Response to Experimental Questions For Authors: Zero-shot Only?
For all four benchmarks, we adopt the standard in-context learning methods commonly used in the original benchmarks. In previous studies, zero-shot learning has been most widely used in CLadder, CruxEval, and Loop, while 8-shot learning has been the most common setup for GSM8K. We replicate this configuration in our experiments. In Appendix B.2, we further extend our experiments to explore the impact of different types of in-context learning examples on answering mutated GSM8K questions.
Response to repeated text in pages 2-4
We did not find any repeated paragraphs or quotations as mentioned by the reviewer (any specific line number references to this would be greatly appreciated); however, we appreciate the note and have performed an additional pass editing this section for proofreading and clarity. We acknowledge that the typesetting of the table and caption may have led to some confusion or re-reading of earlier text, and we improve the layout for the camera-ready submission.

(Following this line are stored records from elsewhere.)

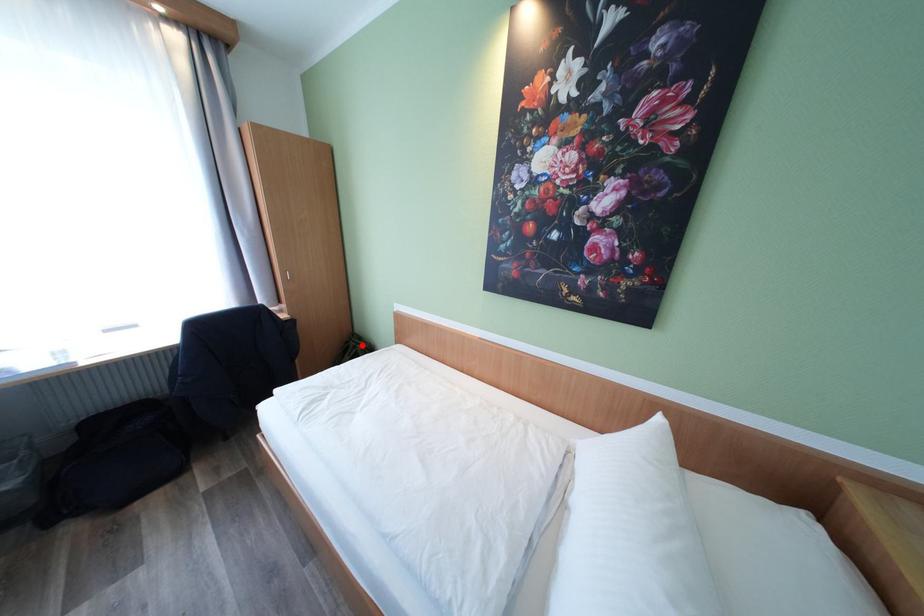
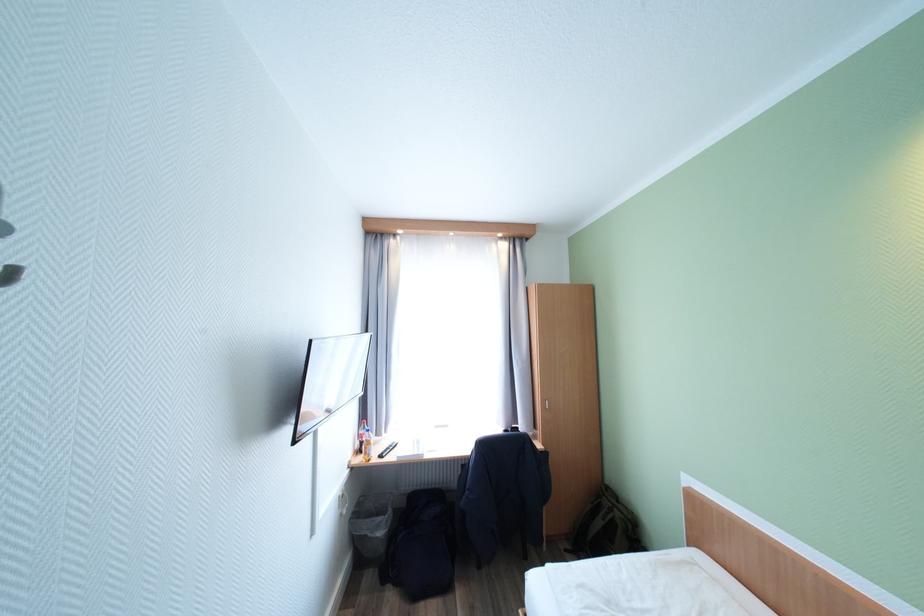
Find the pixel in the second image that matches the highlighted location in the first image.

(617, 506)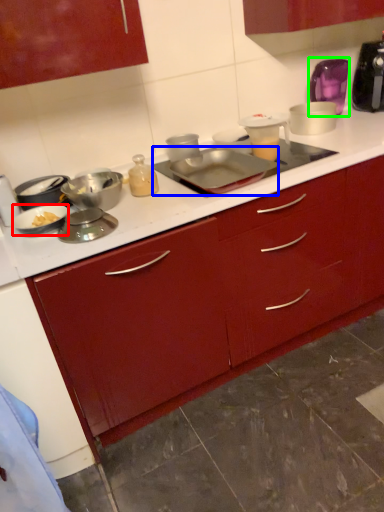
Question: Based on their relative distances, which object is farther from kitchen appliance (highlighted by a red box)? Choose from kitchen appliance (highlighted by a blue box) and appliance (highlighted by a green box).

Choices:
 (A) kitchen appliance
 (B) appliance

Answer: (B)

The paper gives a framework to synthesize benchmarks for coding and math reasoning tasks. The framework involves: (i) converting natural language problem statements to a code representation, (ii) applying mutations to this representation, and (iii) transforming the problems back from code to natural language. The approach is used to evaluate several popular LLMs. It is shown that models usually perform worse on the mutated benchmark. The conclusion is that LLMs often recall on statistical recall when performing "reasoning" tasks.
The reviewers generally agree that the approach is reasonable and the claims are sound. (A comparison with direct mutations to natural language problem statements would have made the paper stronger but this is not a major weakness.) The approach isn't particularly surprising, and previous work has studied ideas closely related to the paper's. However, the paper deserves credit for connecting these ideas into a unified framework, and the connection to Pearl's causal ladder is also appealing. I would put this paper in the "accept if there's room" category.